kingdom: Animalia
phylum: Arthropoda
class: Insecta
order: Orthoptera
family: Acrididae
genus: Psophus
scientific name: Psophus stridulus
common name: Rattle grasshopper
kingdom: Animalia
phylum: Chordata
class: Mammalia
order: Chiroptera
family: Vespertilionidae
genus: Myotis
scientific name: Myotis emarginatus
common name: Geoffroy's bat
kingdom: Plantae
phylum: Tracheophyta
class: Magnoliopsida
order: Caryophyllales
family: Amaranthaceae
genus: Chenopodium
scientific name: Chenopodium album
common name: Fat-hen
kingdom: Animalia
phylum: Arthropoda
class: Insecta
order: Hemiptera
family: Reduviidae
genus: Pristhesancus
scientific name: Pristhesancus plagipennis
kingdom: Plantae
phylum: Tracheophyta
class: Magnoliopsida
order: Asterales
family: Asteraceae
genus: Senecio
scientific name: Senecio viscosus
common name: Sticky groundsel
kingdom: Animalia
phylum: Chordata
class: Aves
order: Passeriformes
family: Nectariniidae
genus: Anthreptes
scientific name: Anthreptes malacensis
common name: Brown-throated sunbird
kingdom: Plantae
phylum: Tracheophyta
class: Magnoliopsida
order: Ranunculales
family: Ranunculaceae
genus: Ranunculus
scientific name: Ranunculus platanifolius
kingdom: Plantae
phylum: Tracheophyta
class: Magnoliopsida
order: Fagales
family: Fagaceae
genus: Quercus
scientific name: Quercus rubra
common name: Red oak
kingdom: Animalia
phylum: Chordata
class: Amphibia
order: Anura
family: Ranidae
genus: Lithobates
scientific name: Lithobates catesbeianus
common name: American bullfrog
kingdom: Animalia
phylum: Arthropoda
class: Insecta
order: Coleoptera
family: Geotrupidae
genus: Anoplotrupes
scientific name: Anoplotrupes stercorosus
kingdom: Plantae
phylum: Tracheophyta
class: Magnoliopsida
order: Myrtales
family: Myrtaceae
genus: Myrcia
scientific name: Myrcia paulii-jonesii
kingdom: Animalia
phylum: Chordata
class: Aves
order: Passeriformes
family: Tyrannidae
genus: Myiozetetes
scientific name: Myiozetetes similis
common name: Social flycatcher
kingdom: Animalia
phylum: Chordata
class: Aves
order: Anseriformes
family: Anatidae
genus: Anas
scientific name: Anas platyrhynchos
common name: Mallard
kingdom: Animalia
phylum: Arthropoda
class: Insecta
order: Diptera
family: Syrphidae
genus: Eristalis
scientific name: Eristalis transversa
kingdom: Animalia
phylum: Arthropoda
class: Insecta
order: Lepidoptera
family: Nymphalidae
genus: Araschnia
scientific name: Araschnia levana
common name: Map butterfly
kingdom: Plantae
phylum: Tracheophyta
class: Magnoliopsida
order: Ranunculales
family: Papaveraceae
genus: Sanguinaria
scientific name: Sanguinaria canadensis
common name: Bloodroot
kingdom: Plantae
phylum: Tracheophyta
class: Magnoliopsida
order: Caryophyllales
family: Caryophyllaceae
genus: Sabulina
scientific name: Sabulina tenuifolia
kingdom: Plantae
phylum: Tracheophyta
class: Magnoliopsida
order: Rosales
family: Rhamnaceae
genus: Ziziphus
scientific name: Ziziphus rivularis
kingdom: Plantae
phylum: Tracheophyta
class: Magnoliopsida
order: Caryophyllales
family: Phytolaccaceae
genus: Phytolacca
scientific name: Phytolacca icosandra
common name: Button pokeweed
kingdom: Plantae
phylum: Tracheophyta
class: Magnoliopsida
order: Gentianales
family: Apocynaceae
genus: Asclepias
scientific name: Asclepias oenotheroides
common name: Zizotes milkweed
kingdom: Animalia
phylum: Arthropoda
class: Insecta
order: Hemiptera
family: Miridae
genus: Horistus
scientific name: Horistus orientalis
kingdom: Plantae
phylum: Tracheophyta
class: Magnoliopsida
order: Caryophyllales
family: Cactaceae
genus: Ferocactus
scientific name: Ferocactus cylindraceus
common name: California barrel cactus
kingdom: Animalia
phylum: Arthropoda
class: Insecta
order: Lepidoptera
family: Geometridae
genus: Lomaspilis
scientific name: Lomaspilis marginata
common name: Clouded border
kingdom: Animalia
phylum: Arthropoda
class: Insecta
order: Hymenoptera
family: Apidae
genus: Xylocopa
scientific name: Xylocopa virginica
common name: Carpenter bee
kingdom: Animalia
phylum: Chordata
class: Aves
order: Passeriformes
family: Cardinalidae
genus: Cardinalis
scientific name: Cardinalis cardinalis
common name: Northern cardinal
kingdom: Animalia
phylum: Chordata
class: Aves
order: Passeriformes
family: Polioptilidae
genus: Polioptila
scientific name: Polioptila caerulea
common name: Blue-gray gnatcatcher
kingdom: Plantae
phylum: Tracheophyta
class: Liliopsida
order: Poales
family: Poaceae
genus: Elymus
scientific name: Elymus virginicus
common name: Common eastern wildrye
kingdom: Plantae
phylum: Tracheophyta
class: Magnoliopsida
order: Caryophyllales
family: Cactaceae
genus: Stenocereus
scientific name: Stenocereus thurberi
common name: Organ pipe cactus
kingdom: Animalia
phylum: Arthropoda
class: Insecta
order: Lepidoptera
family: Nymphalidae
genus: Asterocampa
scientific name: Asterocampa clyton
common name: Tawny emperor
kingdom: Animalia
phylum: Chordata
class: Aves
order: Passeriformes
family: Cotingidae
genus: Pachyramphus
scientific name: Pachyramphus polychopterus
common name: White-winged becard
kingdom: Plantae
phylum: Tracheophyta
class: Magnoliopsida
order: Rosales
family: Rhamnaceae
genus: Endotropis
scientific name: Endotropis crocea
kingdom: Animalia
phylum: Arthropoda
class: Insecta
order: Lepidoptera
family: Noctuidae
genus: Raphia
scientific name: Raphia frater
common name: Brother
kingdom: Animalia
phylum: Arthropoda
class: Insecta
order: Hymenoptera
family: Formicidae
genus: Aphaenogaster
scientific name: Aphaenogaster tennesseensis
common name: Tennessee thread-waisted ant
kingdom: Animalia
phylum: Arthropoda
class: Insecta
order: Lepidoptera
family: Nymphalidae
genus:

• _Written request_:
Render the lines from the one containing "family: Cardinalidae" through the one containing "scientific name: Elymus virginicus", both included, as a JSON list of strings, one string per line, skipping any blank lines.

• _Written solution_:
[
  "family: Cardinalidae",
  "genus: Cardinalis",
  "scientific name: Cardinalis cardinalis",
  "common name: Northern cardinal",
  "kingdom: Animalia",
  "phylum: Chordata",
  "class: Aves",
  "order: Passeriformes",
  "family: Polioptilidae",
  "genus: Polioptila",
  "scientific name: Polioptila caerulea",
  "common name: Blue-gray gnatcatcher",
  "kingdom: Plantae",
  "phylum: Tracheophyta",
  "class: Liliopsida",
  "order: Poales",
  "family: Poaceae",
  "genus: Elymus",
  "scientific name: Elymus virginicus"
]